Więc nie do końca kolekcjonerzy są tacy biedni, choć zbieranie militariów jest o wiele, wiele trudniejsze niż współczesne monetki. A z tymi bagnetami za 20 zł...bez komentarza. Szkoda mi dziennikarzy, którzy już nie mają o czym pisać i biora sie za temat o którym nie mają zielonego pojęcia, a jako wyrocznie wybierają handlarza, który boleje że nikt mu nie chce płacić 1000zł od hełmu...

Osobiście wierzę, że nadejdzie kiedyś dzień, że brat odłoży swoją komórkę, i spyta, co to za klamra z dziwnym orłem .... Pzdr! Rybciak
Napisano
caly ten artykul napisaly osoby, ktore zyly pewnie z kola. i teraz juz nikt im tych niebotycznych cen, ajkei zadaja nie hcce dac.
na allegro kupi sie taniej niz na kole, zreszta cos ciekawego na kole trafic to juz szczescie

po prostu biznes im nie idzie, i gdzie tu mowa o kolekcjonerstwie, to zwykly handel
Napisano
No koniec świata! Bo jeżeli ktoś zbiera, dajmy na to bagnety, tylko po to, żeby za te 40 - 50 lat je sprzedać i chodzi mu jedynie o lokatę pieniędzy, to nie jest kolekcjonerem! To co, że zna wszystkie swoje eksponaty, skoro on to wszystko wie tylko po to, by móc podać odpowiednią cenę. TO nie jest kolekcjonerstwo.
Kolekcjoner to ten, który sam szuka i kompletuje swoje zbiory w ten, czy inny sposób nie po to, by lokować w nich kapitał, tylko by mieć zbiór tego, co go interesuje.

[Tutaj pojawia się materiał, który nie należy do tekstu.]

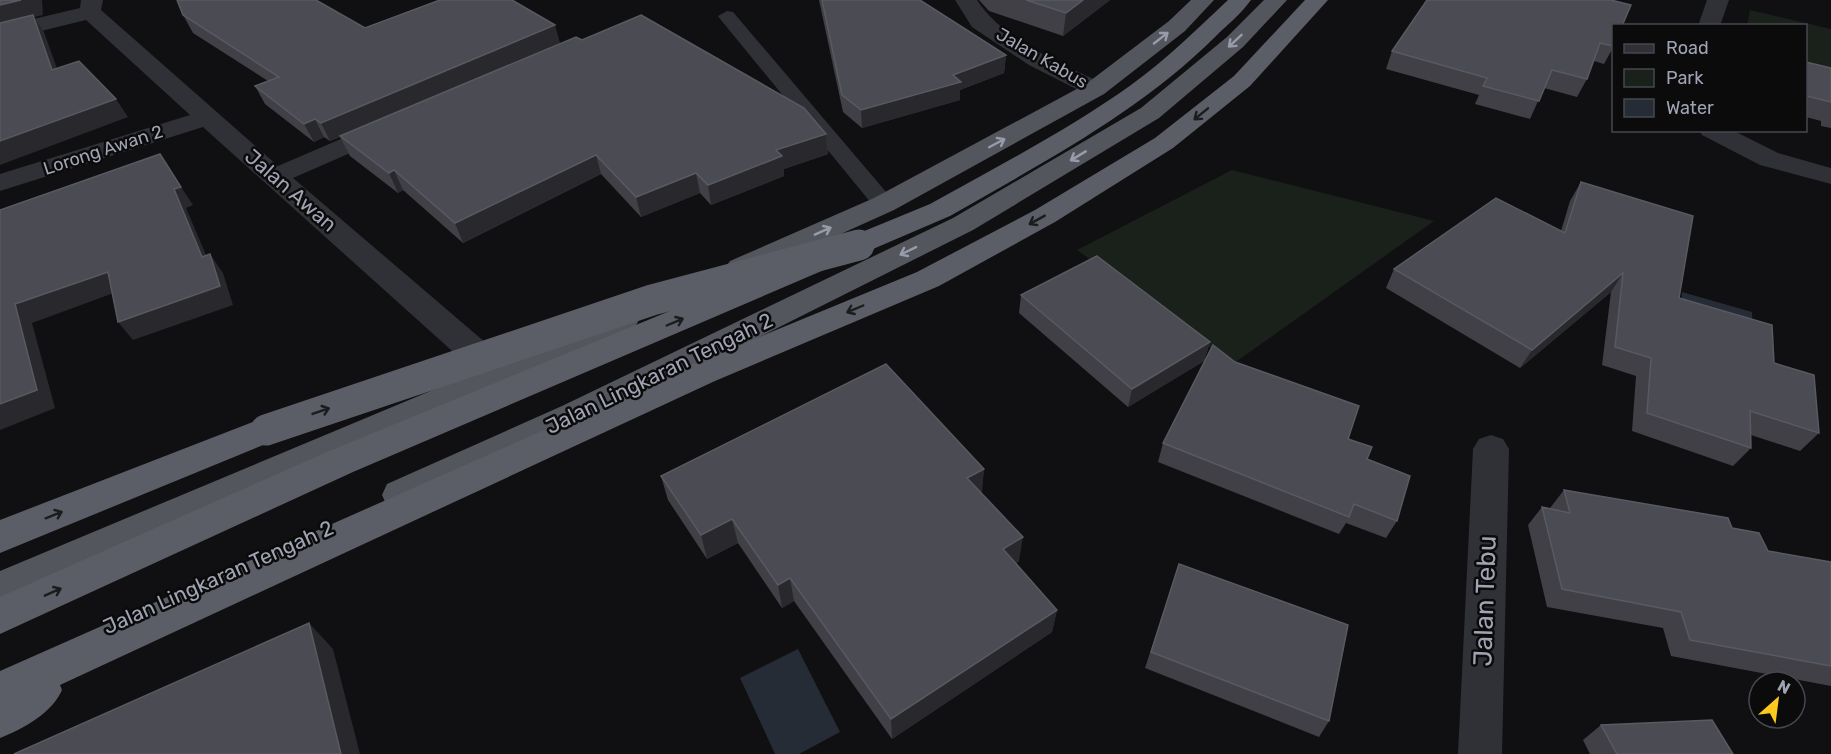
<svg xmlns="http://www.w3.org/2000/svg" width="1831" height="754" font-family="Rubik,sans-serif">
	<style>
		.green { fill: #1a211b }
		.water { fill: #262c35 }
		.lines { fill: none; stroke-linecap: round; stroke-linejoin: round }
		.service { fill: #303136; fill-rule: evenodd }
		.minor { fill: #303136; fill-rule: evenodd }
		.trunk { fill: #54565e; fill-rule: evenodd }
		.motorway { fill: #5c5e67; fill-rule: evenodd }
		.motorway-bridge { stroke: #5c5e67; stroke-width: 31 }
		.wall { fill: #414047 }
		.shaded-wall { fill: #29282d }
		.building { fill: #4b4b53; stroke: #595962; stroke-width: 1.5 }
		.oneway { stroke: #989baa }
		.oneway2 { stroke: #1b1c1e }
		.labels { text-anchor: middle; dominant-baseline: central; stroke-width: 5; stroke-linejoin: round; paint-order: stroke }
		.far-street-label { font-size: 18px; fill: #a0a3b3; stroke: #0b0b0c }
		.street-label { font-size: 21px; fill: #a0a3b3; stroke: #0b0b0c }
		.near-street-label { font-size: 26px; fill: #a0a3b3; stroke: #0b0b0c }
	</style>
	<rect width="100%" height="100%" fill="#100f11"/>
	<g class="green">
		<path d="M1750,10L1831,29V86L1806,79V26H1747Z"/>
		<path d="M1232,170L1434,221L1233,364L1077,250Z"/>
	</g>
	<g class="water">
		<path d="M1682,292L1752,312L1753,338L1681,316Z"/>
		<path d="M798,649L840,732L799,754H775L740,678Z"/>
	</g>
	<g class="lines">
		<path class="service" d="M727,11L733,12L892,199L895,204L892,209H876L721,20L718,16Z"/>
		<g class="minor">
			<path d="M81,0H103L101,10L278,166L378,123L387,120L396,123L400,128L396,133L293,178L514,367L518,376L514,385L502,388L490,385L203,127L0,191V174L190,115L86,20L0,41V27L80,8Z"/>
			<path d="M955,0H977C1004,41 1060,63 1104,84L1107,89L1104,94L1095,96L1086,94L1029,65L972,27Z"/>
			<path d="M1707,0H1729L1720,26H1698Z"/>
			<path d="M1699,130H1732L1778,153L1831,168V184L1760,165L1702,135Z"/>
			<path d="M1491,435L1503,439L1509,449L1502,754H1458L1473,449L1479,439Z"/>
		</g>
		<g class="trunk">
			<path d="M1191,0H1214L1185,31L1104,94L894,210L750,275L740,278L730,275L725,268L730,261L874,198L1086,84L1169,21Z"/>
			<path d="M1264,0H1287L1243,47L1159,118L973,230L586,424L413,506L400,510L387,506L382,495L387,484L562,406L953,218L1141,108L1227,37Z"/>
			<path d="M622,311L633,314L638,322L633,330L514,385L0,606V571Z"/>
		</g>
		<g class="motorway">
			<path d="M1228,0H1251C1241,14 1227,25 1216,36C1140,112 1042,163 950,216L353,472L0,634V597L327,452L930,204C998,166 1068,130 1131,85C1166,60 1197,29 1228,0Z"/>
			<path d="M1305,0H1328L1250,86L1173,148L1055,222L939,286L715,381L60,685L62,690C52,713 23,729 0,738V671L691,365L917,272L1035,210L1155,138L1234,76Z"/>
			<path d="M266,417L278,421L283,430L278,439L0,553V520Z"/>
		</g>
		<path class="motorway-bridge" d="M266,430L652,300L859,245"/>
	</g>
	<g class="wall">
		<path d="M819,0H920L1006,55L1004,73L960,90V100L862,128L843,112Z"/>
		<path d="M979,0H1110L1063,36L989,11Z"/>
		<path d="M1427,0L1614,46L1604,64L1594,61L1587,79L1577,97L1544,88L1530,119L1475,104L1479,95L1386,69L1392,51Z"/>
		<path d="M183,15L365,28L560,43L439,94L582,40L826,134L828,154L784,169V176L711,205L700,193L641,217L601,174L463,243L403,190L398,193L350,156L340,137L330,141L324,137L314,142L265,104L255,86L268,81L193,33Z"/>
		<path d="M1806,62L1831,68V128L1821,126V121L1806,117Z"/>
		<path d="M1581,182L1679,298L1774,363L1819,433L1800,451L1751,435V448L1733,466L1632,431L1636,376L1602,365L1611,292L1520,368L1386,288L1394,269L1561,231L1570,201Z"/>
		<path d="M1021,295L1210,342L1204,361L1128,407L1019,313Z"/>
		<path d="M1235,362L1348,439L1367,459L1397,521L1386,538L1346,523L1339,534L1158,462L1163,443Z"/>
		<path d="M984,469L981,493L1019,561L1016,563L1057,610L1052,632L892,739L794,601L782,608L738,543L707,559L668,500L661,476Z"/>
		<path d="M1564,490L1732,528L1768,551L1831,562V686L1671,656L1663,628L1547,607L1528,525L1542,507L1550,509V508Z"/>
		<path d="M1179,564L1329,721L1319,737L1145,668Z"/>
		<path d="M1601,725L1733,754H1590L1583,740Z"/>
	</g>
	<g class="shaded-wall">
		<path d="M21,0H42L43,15L34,17L44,32L64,88L0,25V5Z"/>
		<path d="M1083,0H1110L1063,36L1066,13Z"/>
		<path d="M555,25L560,43L330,141L321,123Z"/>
		<path d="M1006,55L1004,73L960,90V100L862,128L861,110Z"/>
		<path d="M116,99L128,117L0,165V141Z"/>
		<path d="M315,119L324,137L314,142L304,124Z"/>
		<path d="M826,134L828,154L784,169V176L711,205L708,185L776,150Z"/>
		<path d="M596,155L601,174L463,243L455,223Z"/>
		<path d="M394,170L403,190L398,193L389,173Z"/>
		<path d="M696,173L700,193L641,217L636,197Z"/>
		<path d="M181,187L193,205L186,208L215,276L202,257L174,189Z"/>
		<path d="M210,254L223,273L233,305L133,340L118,322Z"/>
		<path d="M108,272L122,290L32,323L55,408L0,430V404L15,304Z"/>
		<path d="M1623,273L1611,292L1520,368L1532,350Z"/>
		<path d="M1210,342L1204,361L1128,407L1132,389Z"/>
		<path d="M984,469L982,493L966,502L967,478Z"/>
		<path d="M732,519L738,543L707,559L701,535Z"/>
		<path d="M1023,537L1019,561L1000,572L1003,549Z"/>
		<path d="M790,578L794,601L782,608L778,585Z"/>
		<path d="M1057,610L1052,632L892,739L891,719Z"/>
		<path d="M309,623L333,649L360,754H341Z"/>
	</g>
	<g class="building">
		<path d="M0,0H21L0,5Z"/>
		<path d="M177,0H316L365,28L440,0H512L555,25L321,123L315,119L304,124L255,86L279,77L183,15Z"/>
		<path d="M822,0H920L1006,55L953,75L961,82L861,110L842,95Z"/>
		<path d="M1026,0H1083L1066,13Z"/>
		<path d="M1427,0H1611L1631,5L1622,26H1614L1613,46L1600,43L1587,79L1552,70L1539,101L1483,86L1487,78L1392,51Z"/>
		<path d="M33,15L52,70L79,61L116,99L0,141V23Z"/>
		<path d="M641,15L804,108L826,134L776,150L782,156L708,185L696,173L636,197L596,155L455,223L394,170L389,173L340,136L576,37L582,40Z"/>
		<path d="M1806,62L1831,68V102L1806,96Z"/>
		<path d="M160,154L181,187L174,189L202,257L210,254L220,286L118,322L108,272L15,304L37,390L0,404V210Z"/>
		<path d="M1581,182L1693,216L1679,298L1772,325L1774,363L1814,375L1819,433L1750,411L1751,448L1647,413L1651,358L1615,347L1623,273L1532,350L1394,269L1496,198L1565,233Z"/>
		<path d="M1097,256L1210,342L1132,389L1021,295Z"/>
		<path d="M1213,345L1235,362L1359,406L1348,439L1372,447L1367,459L1410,476L1397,521L1354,504L1349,517L1163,443Z"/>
		<path d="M886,364L984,469L967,478L1023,537L1003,549L1057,610L891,719L790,578L778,585L732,519L701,535L661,476Z"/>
		<path d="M1564,490L1728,518L1732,528L1759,533L1768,551L1831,562V666L1690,640L1681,612L1562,589L1542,507L1570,513Z"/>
		<path d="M1179,564L1348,625L1329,721L1151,652Z"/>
		<path d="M309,623L341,754H14Z"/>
		<path d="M1712,720L1733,754H1617L1601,725Z"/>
	</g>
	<defs><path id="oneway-shaft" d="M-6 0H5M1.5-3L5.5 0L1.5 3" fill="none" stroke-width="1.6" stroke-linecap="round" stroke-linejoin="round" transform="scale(1.5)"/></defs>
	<g class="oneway">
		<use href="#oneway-shaft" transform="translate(1161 38) rotate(-38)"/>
		<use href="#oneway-shaft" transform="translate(1235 41) rotate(137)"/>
		<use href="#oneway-shaft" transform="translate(997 143) rotate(-28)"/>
		<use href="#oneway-shaft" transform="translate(1078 156) rotate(149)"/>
		<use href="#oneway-shaft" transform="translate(823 231) rotate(-24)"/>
		<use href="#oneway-shaft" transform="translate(908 251) rotate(154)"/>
	</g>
	<g class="oneway2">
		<use href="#oneway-shaft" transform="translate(1201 114) rotate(141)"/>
		<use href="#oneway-shaft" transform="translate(1037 220) rotate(151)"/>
		<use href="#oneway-shaft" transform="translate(855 309) rotate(157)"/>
		<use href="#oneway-shaft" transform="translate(675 322) rotate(-23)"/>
		<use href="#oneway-shaft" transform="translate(321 411) rotate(-19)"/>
		<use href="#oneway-shaft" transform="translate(54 515) rotate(-22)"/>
		<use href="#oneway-shaft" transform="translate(53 592) rotate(-24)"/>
	</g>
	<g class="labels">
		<g class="far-street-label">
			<text transform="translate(1042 58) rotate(30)">Jalan Kabus</text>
			<text transform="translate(103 150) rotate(-18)">Lorong Awan 2</text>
		</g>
		<g class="street-label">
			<text transform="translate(291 190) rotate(41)">Jalan Awan</text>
			<text transform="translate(659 373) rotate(-26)">Jalan Lingkaran Tengah 2</text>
			<text transform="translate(218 577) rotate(-24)">Jalan Lingkaran Tengah 2</text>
		</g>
		<g class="near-street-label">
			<text transform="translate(1485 601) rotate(-88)">Jalan Tebu</text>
		</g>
	</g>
	<rect x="1612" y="24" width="195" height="108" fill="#0b0b0c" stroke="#47484f" stroke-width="1.5"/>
	<rect x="1624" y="44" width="30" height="9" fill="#303136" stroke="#47484f" stroke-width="1.5"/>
	<text x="1666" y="54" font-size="18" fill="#a0a3b3">Road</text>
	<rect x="1624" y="69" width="30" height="18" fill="#1a211b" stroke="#47484f" stroke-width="1.5"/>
	<text x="1666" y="84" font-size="18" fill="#a0a3b3">Park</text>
	<rect x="1624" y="99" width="30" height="18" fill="#262c35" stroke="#47484f" stroke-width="1.5"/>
	<text x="1666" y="114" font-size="18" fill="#a0a3b3">Water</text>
	<g transform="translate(1777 700) rotate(28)"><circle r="28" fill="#0b0b0c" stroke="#47484f" stroke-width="1.5"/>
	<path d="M0-4.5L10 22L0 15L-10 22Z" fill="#fcc91c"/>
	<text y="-9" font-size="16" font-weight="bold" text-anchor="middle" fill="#a0a3b3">N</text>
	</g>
</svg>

Bardzo dobrym przykładem jest kolekcja ś.p. p. Kijaka. Przecież to jest zbiór wart kupę kasy, a został przekazany do muzeum.
Koniec świata!

P.S. Jak ktoś się dowie, gdzie są tak tanie bagnety, niechaj da znać.
pozdr. wonsY : G.
Napisano
Kolisty " cennik:

Bagnet Mauser niemiecki + Pochwa stan kompletny 250 zł
Mg 34 - + magazynek stan zadowalający ( wykopek po elektrolizie) 1700 zł
PPSZ - (wykopek po elektrolizie + dorobiona kolba) 1200 zł
Mauser 98k ( wykopek + dorobiona kolba ) 1000-1300 zł.
Hełmy od 200 do 600 zł.

Byłem dzisiaj - chciałm kupić okładki i żabkę do niemieckiego bagnetu M98 cennik : okładki 30 zł, żabka ( podróbka) 50 zł.

Pozdrawiam !
Napisano
Ich to w ogóle nie interesuje, wiem to od syna. Oni mają dziś inne zabawki.
-Młodzież jest za mądra, żeby ulegać starym kolekcjonerom i wpadać w amok kupowania. "

Hehe, to nienajlepiej świadczy o szanownych Tatusiach i Mamusiach z tego forum jeśli nie zaraziliście swoich pociech" waszym hobby :) Mojemu tacie się to udało i teraz często moja tygodniówka zostaje wydana na Allegro a nie w pubie :-)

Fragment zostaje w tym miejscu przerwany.